Given that North Korean escapees who intend to live in South Korea are recognized by the Constitution as South Korean citizens, South Korea must investigate them itself. A unification minister does not need to determine grounds for requesting a criminal investigation.

The NGOs called for the Unification Ministry to “make referral for criminal investigation of the international criminal offenders and offenders of non-political and serious crimes such as murder among the escapees entering the Republic of Korea a legal obligation, not an administrative discretion.” Republic of Korea is the formal name for South Korea.
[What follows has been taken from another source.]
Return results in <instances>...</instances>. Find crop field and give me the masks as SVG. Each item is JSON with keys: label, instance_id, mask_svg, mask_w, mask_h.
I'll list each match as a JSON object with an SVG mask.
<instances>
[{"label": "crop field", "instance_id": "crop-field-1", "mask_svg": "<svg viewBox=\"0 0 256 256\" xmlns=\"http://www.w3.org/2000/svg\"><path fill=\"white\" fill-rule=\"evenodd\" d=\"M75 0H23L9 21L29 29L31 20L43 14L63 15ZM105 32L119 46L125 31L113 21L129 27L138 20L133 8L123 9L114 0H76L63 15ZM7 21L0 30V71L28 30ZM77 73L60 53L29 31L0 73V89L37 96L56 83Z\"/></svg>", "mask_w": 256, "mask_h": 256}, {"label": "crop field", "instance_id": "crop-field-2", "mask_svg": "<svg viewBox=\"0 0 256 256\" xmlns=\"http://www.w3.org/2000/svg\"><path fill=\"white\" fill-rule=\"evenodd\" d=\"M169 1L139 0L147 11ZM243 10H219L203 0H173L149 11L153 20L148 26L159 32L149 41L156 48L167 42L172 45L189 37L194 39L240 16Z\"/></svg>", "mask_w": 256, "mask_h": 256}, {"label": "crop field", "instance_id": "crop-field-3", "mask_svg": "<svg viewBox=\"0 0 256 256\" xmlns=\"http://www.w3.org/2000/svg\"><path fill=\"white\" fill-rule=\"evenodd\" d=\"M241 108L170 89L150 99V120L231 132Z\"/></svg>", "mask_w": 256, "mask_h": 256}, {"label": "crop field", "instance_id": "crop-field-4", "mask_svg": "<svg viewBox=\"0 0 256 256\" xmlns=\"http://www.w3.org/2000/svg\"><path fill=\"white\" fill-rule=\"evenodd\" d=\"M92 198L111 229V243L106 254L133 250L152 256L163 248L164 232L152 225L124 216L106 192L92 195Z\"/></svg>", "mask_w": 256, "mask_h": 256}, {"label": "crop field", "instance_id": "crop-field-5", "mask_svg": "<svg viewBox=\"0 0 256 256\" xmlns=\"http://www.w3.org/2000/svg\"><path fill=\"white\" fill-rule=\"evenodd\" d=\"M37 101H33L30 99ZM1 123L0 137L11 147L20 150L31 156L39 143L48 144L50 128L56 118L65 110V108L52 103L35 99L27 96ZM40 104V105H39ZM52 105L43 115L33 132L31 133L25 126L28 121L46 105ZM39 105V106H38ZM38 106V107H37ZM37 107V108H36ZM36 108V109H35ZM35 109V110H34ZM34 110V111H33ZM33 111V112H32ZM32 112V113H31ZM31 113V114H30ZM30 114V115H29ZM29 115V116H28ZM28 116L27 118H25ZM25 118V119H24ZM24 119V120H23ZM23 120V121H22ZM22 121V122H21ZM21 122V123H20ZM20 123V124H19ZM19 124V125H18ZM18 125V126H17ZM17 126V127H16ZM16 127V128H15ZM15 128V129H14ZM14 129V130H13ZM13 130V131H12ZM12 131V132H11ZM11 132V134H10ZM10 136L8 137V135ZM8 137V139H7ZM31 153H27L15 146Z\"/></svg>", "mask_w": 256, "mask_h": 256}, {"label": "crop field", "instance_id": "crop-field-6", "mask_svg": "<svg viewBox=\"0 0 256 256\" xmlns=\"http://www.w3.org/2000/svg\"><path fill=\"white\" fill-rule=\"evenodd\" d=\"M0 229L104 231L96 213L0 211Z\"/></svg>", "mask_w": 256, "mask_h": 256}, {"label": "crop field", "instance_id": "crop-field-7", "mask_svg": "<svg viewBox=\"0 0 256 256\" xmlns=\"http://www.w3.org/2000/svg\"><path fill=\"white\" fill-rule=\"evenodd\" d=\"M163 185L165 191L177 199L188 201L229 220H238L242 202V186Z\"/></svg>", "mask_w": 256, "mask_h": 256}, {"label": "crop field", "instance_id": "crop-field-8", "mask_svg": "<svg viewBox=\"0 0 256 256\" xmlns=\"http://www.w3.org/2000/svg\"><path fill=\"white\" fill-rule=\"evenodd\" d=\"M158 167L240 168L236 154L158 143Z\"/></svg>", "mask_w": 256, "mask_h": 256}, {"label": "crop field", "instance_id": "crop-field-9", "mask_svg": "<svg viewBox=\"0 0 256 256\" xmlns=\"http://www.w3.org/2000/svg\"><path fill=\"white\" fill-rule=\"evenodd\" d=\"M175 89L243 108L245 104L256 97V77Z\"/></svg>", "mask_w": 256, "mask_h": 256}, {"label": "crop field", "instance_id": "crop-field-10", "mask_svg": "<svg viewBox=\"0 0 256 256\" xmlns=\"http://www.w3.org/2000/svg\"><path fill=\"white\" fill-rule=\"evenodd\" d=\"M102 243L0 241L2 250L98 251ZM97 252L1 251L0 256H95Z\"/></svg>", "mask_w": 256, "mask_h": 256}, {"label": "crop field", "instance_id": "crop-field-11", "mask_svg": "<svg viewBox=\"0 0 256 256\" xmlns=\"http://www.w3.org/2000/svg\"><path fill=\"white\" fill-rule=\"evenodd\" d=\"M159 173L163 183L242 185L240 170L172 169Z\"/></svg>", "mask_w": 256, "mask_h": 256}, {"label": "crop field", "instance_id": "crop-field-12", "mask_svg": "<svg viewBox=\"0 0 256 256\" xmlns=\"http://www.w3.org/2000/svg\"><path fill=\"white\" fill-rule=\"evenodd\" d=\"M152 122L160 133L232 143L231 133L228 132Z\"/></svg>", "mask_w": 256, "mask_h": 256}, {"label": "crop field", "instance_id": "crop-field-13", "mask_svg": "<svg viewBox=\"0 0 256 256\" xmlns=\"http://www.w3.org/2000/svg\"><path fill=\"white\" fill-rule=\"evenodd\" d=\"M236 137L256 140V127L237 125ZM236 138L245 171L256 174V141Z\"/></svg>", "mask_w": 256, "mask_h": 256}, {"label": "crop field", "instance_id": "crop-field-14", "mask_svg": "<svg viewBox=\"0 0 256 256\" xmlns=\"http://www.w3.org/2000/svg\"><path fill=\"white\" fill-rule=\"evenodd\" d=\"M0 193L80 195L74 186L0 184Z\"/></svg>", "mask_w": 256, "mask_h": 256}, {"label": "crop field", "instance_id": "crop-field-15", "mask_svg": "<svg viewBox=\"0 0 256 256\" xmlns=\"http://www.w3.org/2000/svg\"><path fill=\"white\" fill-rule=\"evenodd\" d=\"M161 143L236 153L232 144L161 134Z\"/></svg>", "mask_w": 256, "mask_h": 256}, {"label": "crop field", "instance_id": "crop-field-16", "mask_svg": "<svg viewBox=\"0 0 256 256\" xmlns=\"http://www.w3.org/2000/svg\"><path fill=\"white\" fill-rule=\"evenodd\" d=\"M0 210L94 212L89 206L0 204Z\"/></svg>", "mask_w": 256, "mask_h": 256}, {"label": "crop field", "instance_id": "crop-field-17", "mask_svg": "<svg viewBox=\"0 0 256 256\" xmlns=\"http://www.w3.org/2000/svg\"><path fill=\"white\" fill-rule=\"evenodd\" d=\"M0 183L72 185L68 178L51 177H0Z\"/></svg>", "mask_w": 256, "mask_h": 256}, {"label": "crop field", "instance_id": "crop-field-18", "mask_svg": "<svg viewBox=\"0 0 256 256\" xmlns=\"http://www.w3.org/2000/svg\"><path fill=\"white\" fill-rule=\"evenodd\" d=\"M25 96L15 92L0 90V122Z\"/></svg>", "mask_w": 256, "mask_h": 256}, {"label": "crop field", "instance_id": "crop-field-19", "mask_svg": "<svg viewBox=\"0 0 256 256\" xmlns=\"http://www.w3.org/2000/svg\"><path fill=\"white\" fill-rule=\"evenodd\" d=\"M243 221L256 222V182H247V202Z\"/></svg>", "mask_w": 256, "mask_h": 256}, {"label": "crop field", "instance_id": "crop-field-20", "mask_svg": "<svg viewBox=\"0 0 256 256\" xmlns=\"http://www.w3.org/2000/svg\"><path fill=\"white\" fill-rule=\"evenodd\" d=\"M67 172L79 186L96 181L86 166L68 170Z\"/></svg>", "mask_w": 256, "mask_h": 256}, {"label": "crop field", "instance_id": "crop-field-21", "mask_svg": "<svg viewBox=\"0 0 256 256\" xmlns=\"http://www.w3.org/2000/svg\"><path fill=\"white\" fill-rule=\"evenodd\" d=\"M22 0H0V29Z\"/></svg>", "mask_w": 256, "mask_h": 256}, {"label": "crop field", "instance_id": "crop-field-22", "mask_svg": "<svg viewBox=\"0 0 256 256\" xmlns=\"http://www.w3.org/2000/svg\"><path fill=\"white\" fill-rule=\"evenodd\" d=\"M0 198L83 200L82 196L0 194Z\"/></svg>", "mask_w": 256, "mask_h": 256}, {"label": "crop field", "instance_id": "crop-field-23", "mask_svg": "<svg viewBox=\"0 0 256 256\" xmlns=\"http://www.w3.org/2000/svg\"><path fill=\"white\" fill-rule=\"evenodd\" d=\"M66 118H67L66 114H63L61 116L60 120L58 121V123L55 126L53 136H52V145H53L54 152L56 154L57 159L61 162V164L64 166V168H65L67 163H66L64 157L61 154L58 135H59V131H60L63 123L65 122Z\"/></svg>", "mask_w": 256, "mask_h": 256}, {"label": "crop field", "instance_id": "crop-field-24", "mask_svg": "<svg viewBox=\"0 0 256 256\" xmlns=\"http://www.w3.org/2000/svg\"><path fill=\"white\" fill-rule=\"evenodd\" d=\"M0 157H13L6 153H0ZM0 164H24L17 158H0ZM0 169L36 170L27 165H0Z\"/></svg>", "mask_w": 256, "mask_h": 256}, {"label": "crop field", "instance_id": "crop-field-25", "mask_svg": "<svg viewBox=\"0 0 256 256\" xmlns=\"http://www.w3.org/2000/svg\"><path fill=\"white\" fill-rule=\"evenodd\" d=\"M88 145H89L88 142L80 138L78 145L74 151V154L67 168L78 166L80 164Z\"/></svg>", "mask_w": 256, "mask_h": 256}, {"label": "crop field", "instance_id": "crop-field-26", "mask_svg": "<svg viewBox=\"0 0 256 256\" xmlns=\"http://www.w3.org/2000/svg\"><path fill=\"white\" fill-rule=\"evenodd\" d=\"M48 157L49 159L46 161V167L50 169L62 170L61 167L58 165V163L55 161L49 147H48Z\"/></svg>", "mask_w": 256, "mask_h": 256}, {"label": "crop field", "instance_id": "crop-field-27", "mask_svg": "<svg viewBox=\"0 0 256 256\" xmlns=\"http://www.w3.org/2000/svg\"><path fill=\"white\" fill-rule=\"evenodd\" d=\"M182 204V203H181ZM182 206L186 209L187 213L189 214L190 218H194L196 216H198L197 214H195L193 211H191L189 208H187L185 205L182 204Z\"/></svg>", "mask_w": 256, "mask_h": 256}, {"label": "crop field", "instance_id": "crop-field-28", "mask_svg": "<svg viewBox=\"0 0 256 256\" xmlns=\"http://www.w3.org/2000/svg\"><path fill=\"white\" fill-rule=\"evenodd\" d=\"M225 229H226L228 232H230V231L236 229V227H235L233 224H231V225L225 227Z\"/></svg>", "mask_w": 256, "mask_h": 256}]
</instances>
“Moreover, the Minister of Unification’s power to take ‘other necessary measures’ apart from referring for criminal investigation is a vague expression with vast potential for abuse that needs to be deleted. It may even be interpreted to allow forcible repatriation to places like North Korea,” the letter read.

The amendment bill also fails to codify the crucial legal rights of North Korean escapees including the principle of non-refoulement under international human rights law, according to the NGOs.

Article 3 of the Refugee Act provides that a recognized refugee, humanitarian sojourner or refugee applicant must not be repatriated forcibly against their will under Article 33 of the UN Refugee Convention and Article 3 of the UN Torture Convention.

But the Refugee Act does not apply to North Korean defectors as they are not considered to be foreigners, which is a prerequisite for recognition as refugees. Therefore, the NGO called for the Unification Ministry to codify the principle of non-refoulement for North Korean escapees who have entered South Korea.

“If there were such a provision, the forcible repatriation of two North Korean escapees, Mr. Woo Beom-seon and Mr. Kim Hyun-wook, on November 7, 2019 would have constituted a violation not only of the obligation under a treaty but also under Act of the National Assembly,” the letter read.

South Korea’s Ministry of Government Legislation currently examines the proposed amendment, according to the Unification Ministry. The ministry plans to submit the amendment bill to the National Assembly in April after being approved at the Cabinet meeting.